You can't say your partner love to eat seafood, but then she / he is actually allergic to seafood.


----------



## rhodered (Nov 18, 2012)

really....its that simple? I would hope if people are in a committed relationship they would know those things about one another...I cant believe that's even a question.


----------



## rhodered (Nov 18, 2012)

so I am still sure not to write though...I mean I CLEARLY know all that stuff...they actually want me to say it?


----------



## Mish (Jan 13, 2013)

Maybe they want to know your future plans. So talk about if you have plans to have kids and buy a house. If you already have a house maybe your plans are to do some repairs or fix it up.

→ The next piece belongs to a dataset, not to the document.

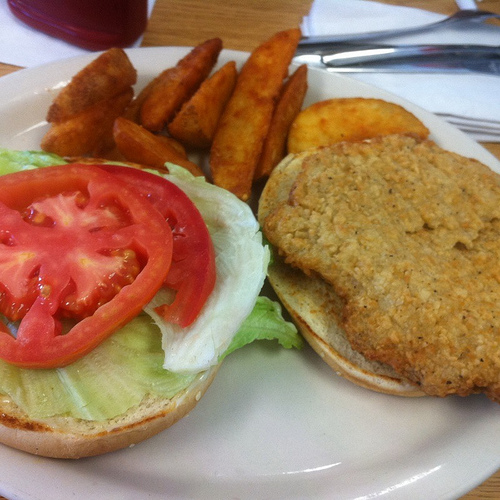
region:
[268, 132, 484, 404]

Maybe you aren't having kids so your plans are to travel the world or buy investment properties together.

Just some ideas for you. Not sure if is correct since we aren't at that stage yet but maybe someone else can give you some ideas.


----------



## rhodered (Nov 18, 2012)

yeah we have a home together, plan to have kids (submitting IVF docs) and plan on a trip to Scandinavia and plan on shipping over a car from the states over to here. it seams like they ask the same questions in different sections but worded differently. I wish they would just say " we want this,this, and this" and I woul give them that...I got so much evidence I wish they would just come over for a feed it would be much easier lol


----------



## GBP (Jun 1, 2013)

make sure you show them that you put your undies in the same wardrobe.


----------



## Mish (Jan 13, 2013)

Haha I know the feeling.

So you can say we hope to have children we are currently undergoing IVF if we can't have kids we will do xyz.

It is best to address to issue of what you will do so DIBP know as even though you know in your heads you will DIBP needs to be spoon fed sometimes. Also there are some people out there that will divorce.

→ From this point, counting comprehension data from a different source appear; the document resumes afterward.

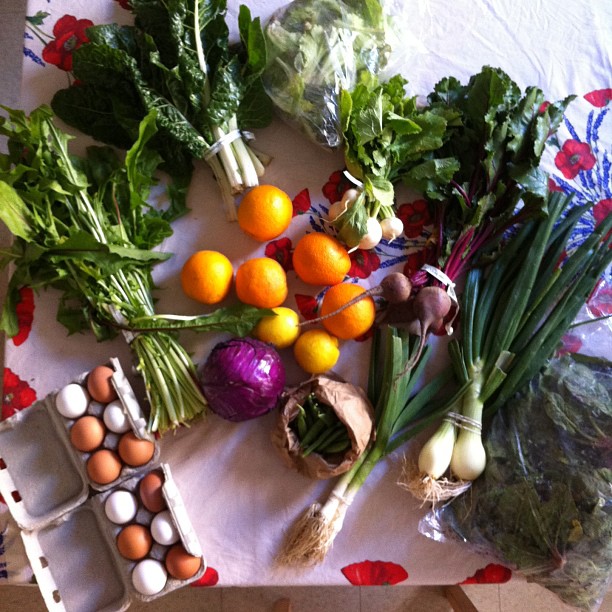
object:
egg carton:
[0, 357, 161, 532]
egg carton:
[22, 460, 206, 611]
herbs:
[417, 351, 610, 612]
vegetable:
[271, 376, 377, 481]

Then write about shipping the car over, your holiday plans etc. Once you start writing you may get some other ideas.

Good-luck with the IVF


----------



## Mish (Jan 13, 2013)

GBP said:


> make sure you show them that you put your undies in the same wardrobe.


Lol. I will say "we don't wash or clean we go and buy new clothes every week" haha


----------



## rhodered (Nov 18, 2012)

thanks for the kind words Mish...we hope so too


----------



## YYC2BNE (Oct 23, 2015)

rhodered said:


> so I am still sure not to write though...I mean I CLEARLY know all that stuff...they actually want me to say it?


Mate that's exactly what they want. You know that you clearly know it but they get the whole spectrum applying for visas. Some people have been married a short period of time. This is how they figure out if it actually a genuine relationship ( I think).

Try being married 22 years and being asked about all that and future plans... lol


----------



## rhodered (Nov 18, 2012)

such a drama..i wish they would just send over a social worker over for a feed and meet us it would be so much easier!


----------



## J&F (Nov 5, 2015)

rhodered said:


> such a drama..i wish they would just send over a social worker over for a feed and meet us it would be so much easier!


we're in the same position and it would be sooo much easier if they just followed us around as we did our shopping or went came with us to dog obedience. Only our close friends and family know about us going through immigration and the people around here, neighbours, shopkeepers etc. think we are just a married couple that have a Tim Tam addiction!


----------